Then maybe I pull a soft black hat down over my hair and draw on gloves and go out into the gray-paved streets for a longish walk. Or maybe the day is humidly hot. Then I don’t go but stay in the blue-white room and mend a bit of torn lingerie or a handkerchief or a silk stocking or a petticoat. Or I take books and dig out some Greek—Homer or a Sapphic fragment—very laboriously but marvelling that I can do it at all: the first things one forgets being the last things one learned at school. Or I read an English or a French philosopher, or a translated Tolstoi, or a bit of Balzac novel, or some bits of Dickens-books with which latter I am long familiar and long enamored for the restful falseness of their sentiment and the pungent appetizing charm of their villains.

And betweenwhiles I think and think.

Then it’s dinnertime and I perhaps change into the other nunlike dress, and nibble some dinner with no appetite, and talk with the assembled small family in a vein and tone of life-long insincerity. When in family-circle-ness I’ve had to hide my true self as if behind a hundred black veils since the age of two years. It would be a poignant effort now to show any of it at the family dinners, which is the only meeting-time. The one easy way is to be comprehensively insincere at the dinners where with no appetite I nibble. None there wants my sincerity, and so in my Soul’s accounting now it is eternally and determinedly No Matter. It is a little bell which stopped ringing long and long ago. If it rang now it would ring only No-Matter, No-Matter.

Then it’s night and I go to take the walk I didn’t take in the afternoon. I walk down long lonely streets. Long lonely thoughts pile into me and through me and wrap me in a nebula that I can feel around me like a mantle. I walk two or three miles of paved streets till I’m very tired. I am lithe but fragile from constant involuntary self-analysis. One may analyze one’s life-experience and life-emotion till physical tissues at times grow frail, gossamer-thin. It is then as if—at a word, a whispered thought, a beat of the heart—one’s Soul might flutter through the Veil, join light hands with the death-angel and flee away.

—but I love my life even while I analyze it bit by bit and so hate it. I love it in its grating monotones and its moments of glow and its days of shadow and storm and bitterish lowering passion—

I walk back beneath a night sky of dusky velvet-blue decked with jewels of moon and star and flying bright-edged cloud. The night has a subdued preciousness, like an illicitly pregnant woman’s. It is big with the bastard-exquisite To-morrow. The night air kisses my lips and throat. I pull off my gloves to feel it on my hands. It gives me a charmed and unexciting feeling of being caressed without being loved.
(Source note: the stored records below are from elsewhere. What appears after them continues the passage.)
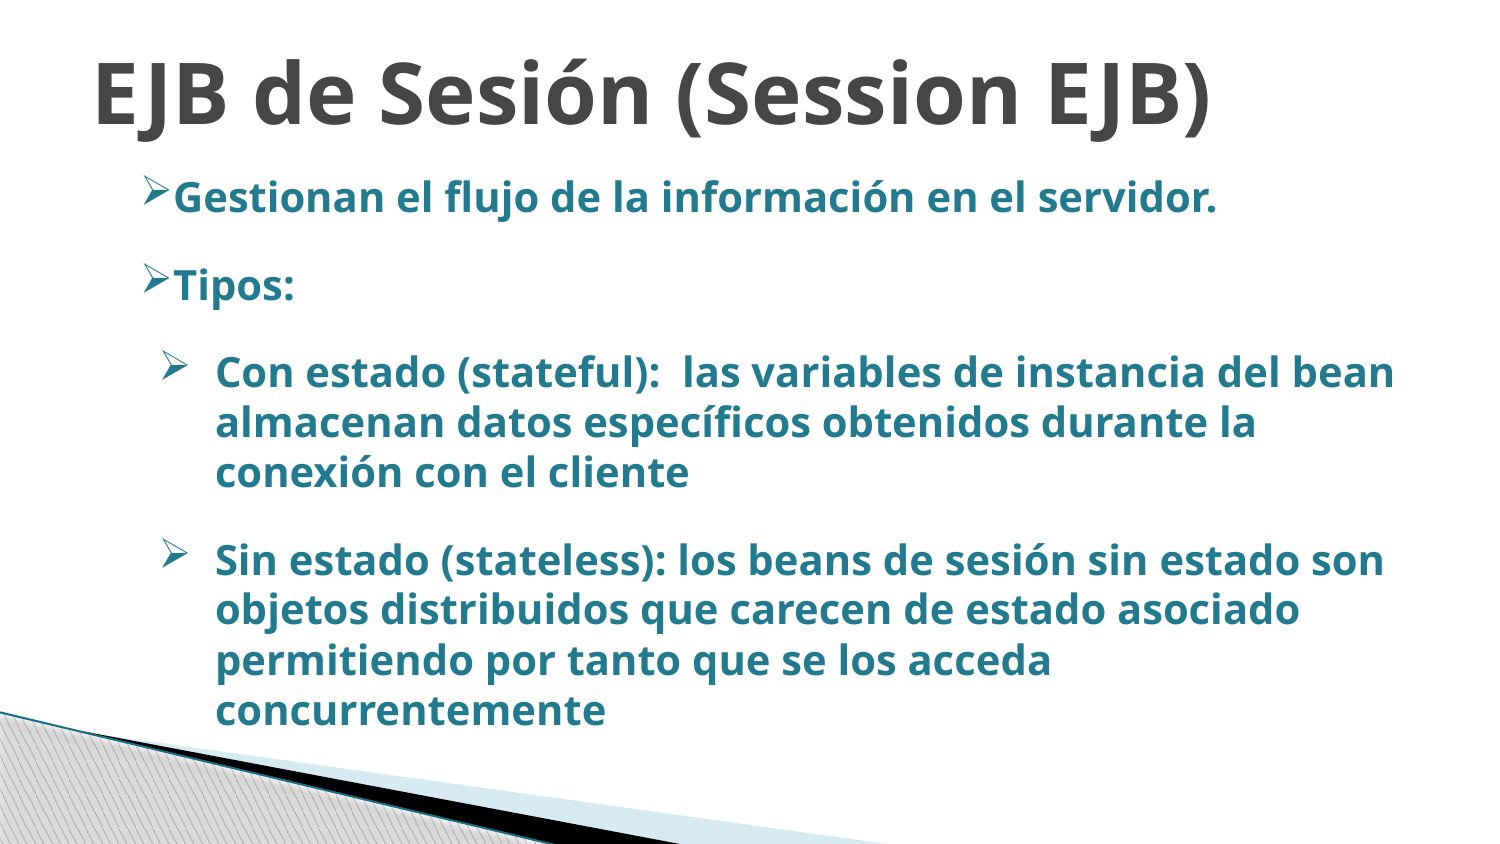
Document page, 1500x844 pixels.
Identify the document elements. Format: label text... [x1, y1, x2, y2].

text_box [100, 138, 1400, 765]
text_box Gestionan el flujo de la información en el servidor. Tipos: Con estado (stateful): las variables de instancia del bean almacenan datos específicos obtenidos durante la conexión con el cliente Sin estado (stateless): los beans de sesión sin estado son objetos distribuidos que carecen de estado asociado permitiendo por tanto que se los acceda concurrentemente [125, 163, 1425, 790]
text_box EJB de Sesión (Session EJB) [76, 32, 1436, 165]
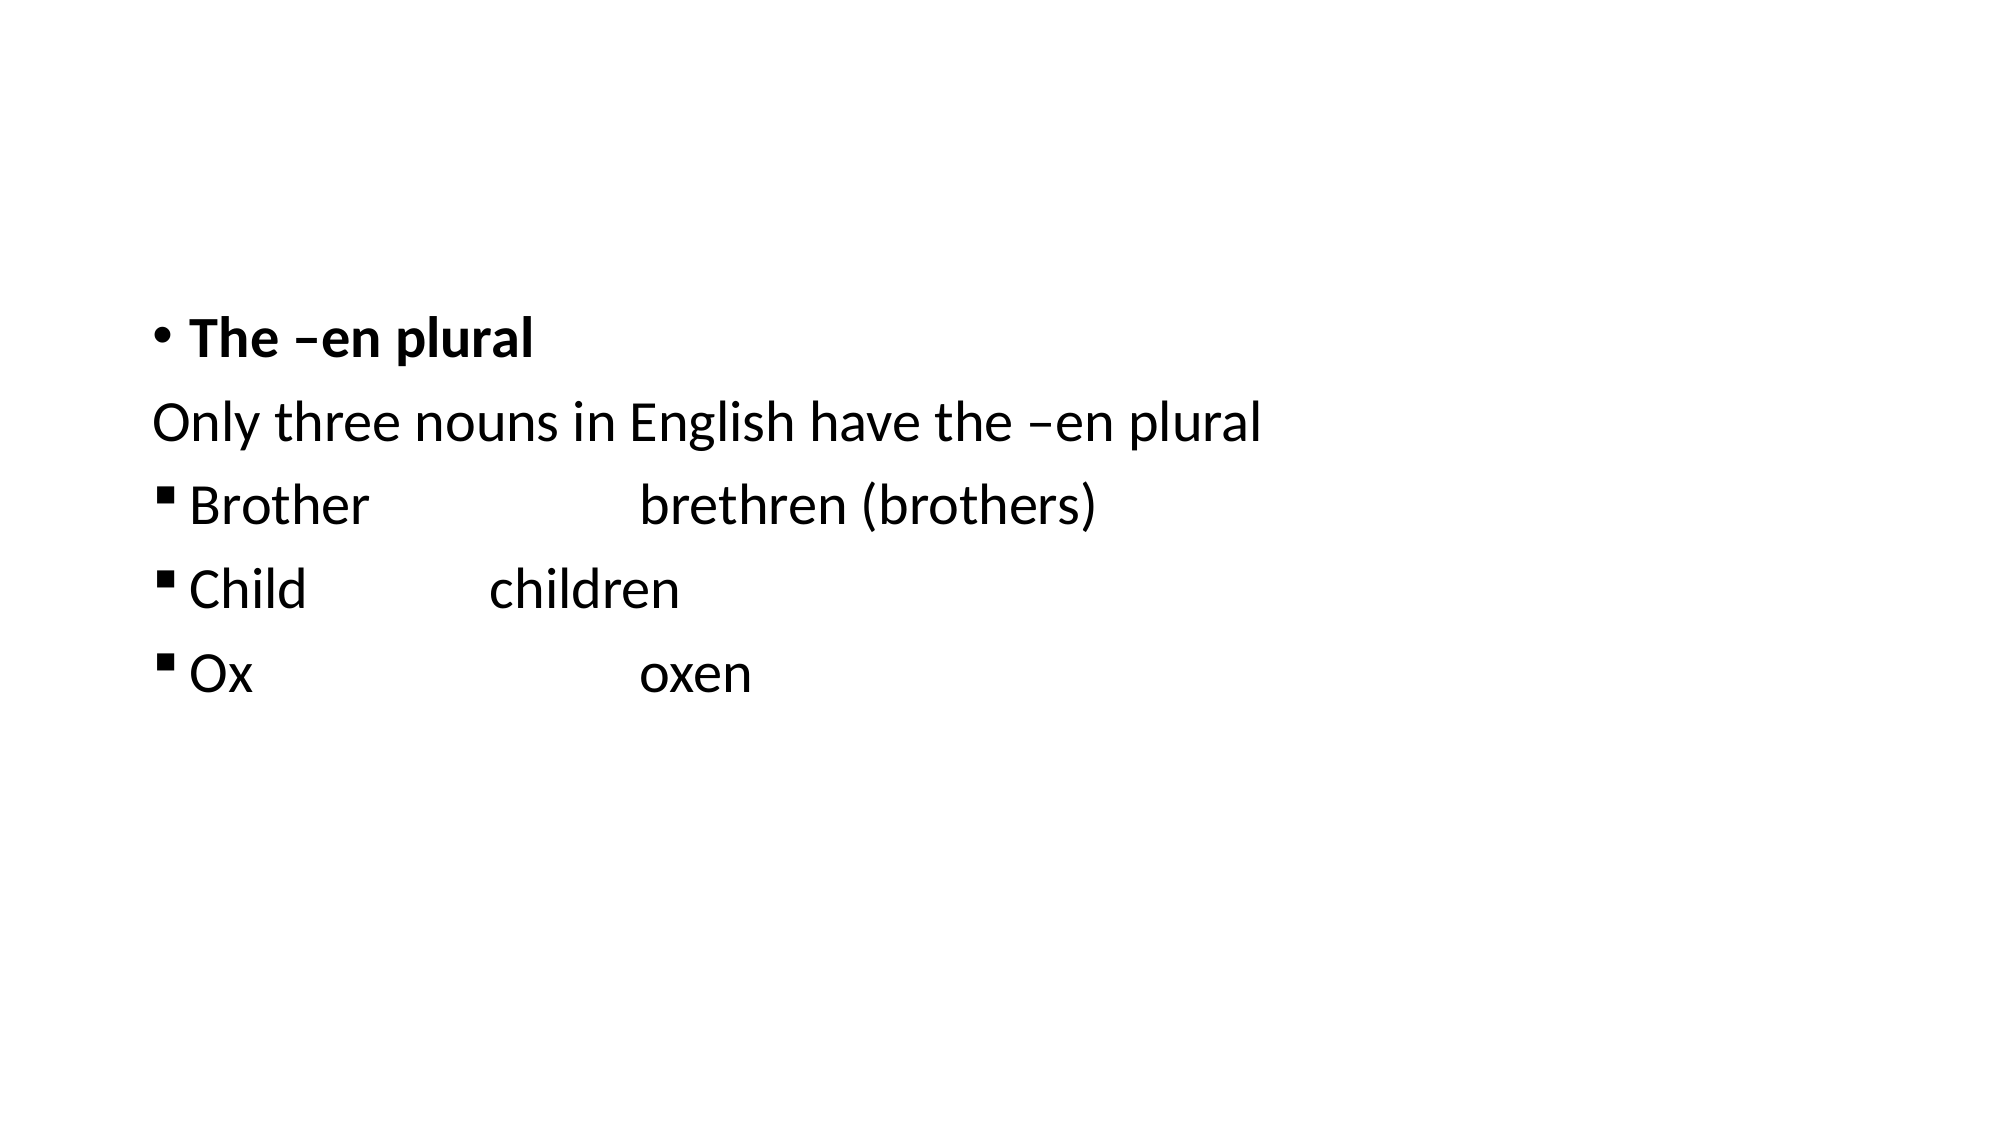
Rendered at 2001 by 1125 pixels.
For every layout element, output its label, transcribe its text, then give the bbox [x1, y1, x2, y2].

list The –en plural Only three nouns in English have the –en plural Brother brethren (brothers) Child children Ox oxen [137, 299, 1863, 1014]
I come back to my blue-white room, take off my hat, ruffle my fingers through my hair, look at Me in the mirror and smile the melancholy wicked smile which I keep for Me-alone. It’s an intimate moment of greeting—a recognition of my Familiar on coming back to her. Often when I walk I go without Me, and wander far from Me, and forget Me.
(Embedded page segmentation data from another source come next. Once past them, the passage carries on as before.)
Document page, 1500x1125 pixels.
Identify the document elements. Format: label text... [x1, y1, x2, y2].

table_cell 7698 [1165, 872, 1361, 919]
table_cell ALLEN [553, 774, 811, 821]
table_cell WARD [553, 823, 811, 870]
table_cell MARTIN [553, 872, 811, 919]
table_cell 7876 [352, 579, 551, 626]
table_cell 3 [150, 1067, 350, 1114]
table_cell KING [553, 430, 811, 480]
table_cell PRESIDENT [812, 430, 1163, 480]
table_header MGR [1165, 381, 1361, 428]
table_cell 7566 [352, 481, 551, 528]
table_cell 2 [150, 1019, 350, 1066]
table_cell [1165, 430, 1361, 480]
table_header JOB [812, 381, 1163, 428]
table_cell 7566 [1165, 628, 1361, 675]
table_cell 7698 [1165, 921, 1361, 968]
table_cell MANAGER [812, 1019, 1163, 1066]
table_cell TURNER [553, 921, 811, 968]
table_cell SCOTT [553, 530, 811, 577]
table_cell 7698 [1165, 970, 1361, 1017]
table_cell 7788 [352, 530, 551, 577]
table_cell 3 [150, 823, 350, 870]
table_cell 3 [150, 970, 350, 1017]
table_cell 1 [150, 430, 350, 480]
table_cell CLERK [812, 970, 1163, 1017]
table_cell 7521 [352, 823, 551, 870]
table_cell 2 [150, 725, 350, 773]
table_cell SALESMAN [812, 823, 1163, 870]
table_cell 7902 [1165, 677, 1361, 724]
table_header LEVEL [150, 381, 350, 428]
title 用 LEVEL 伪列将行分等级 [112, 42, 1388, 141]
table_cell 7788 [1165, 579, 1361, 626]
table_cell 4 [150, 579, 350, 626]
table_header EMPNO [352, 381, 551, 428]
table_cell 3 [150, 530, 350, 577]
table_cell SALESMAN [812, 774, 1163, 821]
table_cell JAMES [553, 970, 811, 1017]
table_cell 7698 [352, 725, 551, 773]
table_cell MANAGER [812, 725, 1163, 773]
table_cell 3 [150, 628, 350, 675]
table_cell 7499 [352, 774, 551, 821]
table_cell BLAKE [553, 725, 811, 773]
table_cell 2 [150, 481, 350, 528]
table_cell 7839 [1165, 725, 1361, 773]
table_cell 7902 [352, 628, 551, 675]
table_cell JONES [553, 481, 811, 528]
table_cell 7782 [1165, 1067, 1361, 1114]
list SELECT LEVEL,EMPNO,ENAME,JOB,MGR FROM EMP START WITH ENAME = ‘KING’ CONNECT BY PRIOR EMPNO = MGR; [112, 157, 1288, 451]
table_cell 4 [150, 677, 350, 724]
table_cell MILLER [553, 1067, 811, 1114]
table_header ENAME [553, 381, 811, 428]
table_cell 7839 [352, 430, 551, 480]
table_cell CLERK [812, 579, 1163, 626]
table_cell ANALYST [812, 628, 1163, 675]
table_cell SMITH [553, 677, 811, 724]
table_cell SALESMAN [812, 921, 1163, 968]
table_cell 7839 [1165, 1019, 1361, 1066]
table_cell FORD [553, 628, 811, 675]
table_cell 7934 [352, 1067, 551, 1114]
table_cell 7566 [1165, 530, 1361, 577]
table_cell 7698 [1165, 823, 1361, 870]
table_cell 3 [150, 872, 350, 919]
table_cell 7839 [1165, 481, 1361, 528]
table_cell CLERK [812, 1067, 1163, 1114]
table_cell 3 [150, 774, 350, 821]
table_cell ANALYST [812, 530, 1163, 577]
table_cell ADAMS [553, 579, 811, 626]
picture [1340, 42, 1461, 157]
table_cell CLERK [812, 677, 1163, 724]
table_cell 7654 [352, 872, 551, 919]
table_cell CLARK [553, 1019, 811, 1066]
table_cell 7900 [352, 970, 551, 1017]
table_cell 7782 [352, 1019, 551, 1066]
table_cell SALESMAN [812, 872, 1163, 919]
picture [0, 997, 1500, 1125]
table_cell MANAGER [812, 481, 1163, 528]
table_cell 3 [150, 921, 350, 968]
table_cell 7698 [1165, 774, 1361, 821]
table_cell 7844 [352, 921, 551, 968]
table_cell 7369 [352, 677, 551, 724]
Then I sit at my flat black desk and write desultorily for two or three or four hours. Sometimes a letter, sometimes some verses or a hectic fancy in staid prose. But now mostly this.

Then I go downstairs to a refrigerator or a cellar-way to find food—a slice off an affable cold joint, some chaste-looking slices of bread, a slim innocent onion. And I eat them, not relishingly but voraciously, reminding myself of a lean foraging furtive coyote. It is two or three or four in the morning. I smoke a quiet cigarette in a cool night doorway and count the nervous gray-velvet moths outside the screen.

And all the while I think and think.